WHAT TO DO: Copy out all of the rows below word for word, omitting the pictures.

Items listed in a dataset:
::::

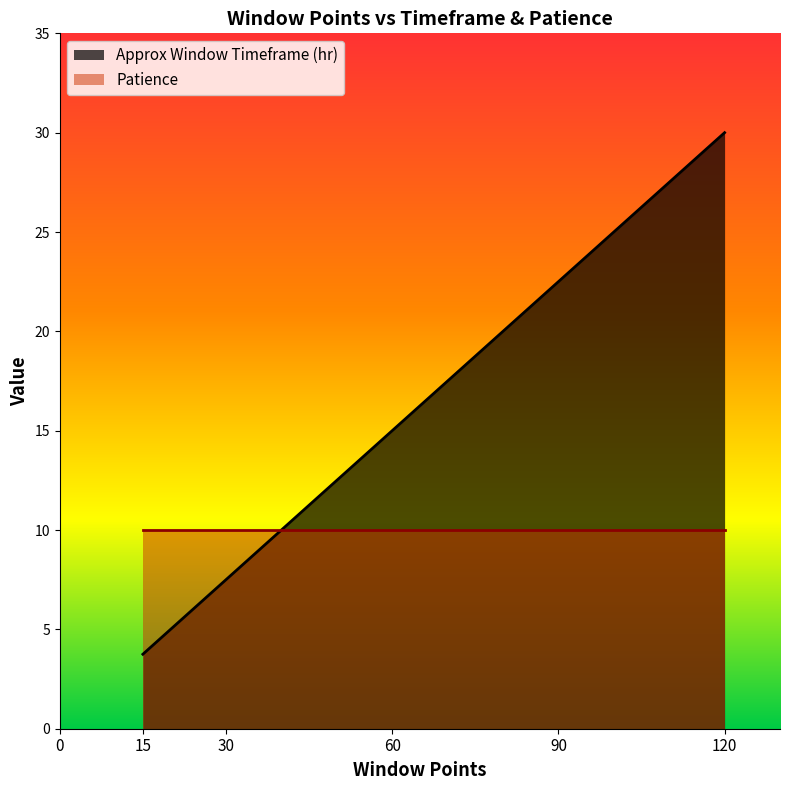

What is the difference between the maximum and minimum values?

26.2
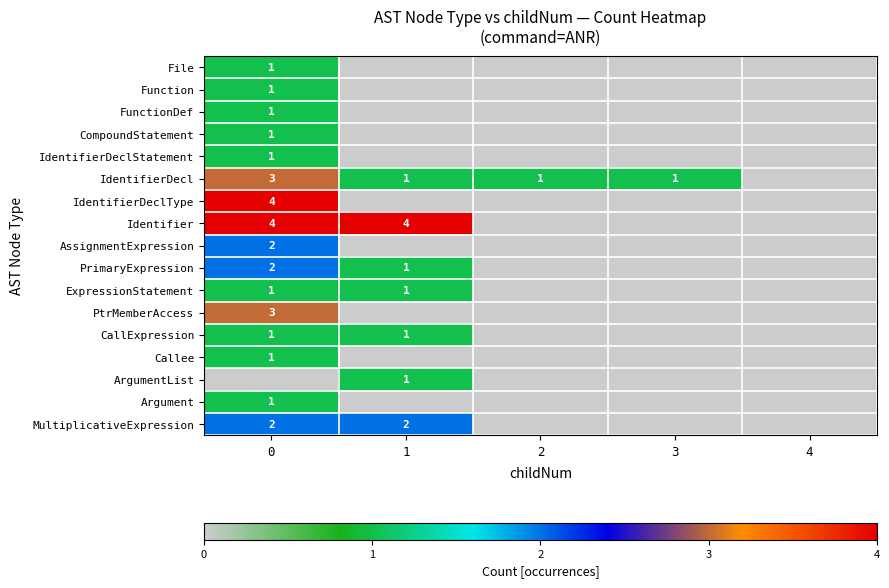

Is it true that IdentifierDecl equals 1 at 1?

True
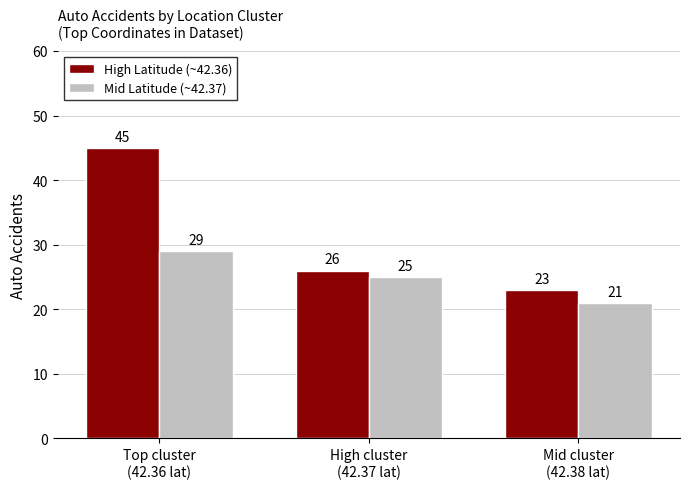

How many values in the Mid Latitude (~42.37) series are below 25?

1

::::

OUTPUT FOR THIS EXERCISE:
What is the difference between the maximum and minimum values?

26.2

Is it true that IdentifierDecl equals 1 at 1?

True

How many values in the Mid Latitude (~42.37) series are below 25?

1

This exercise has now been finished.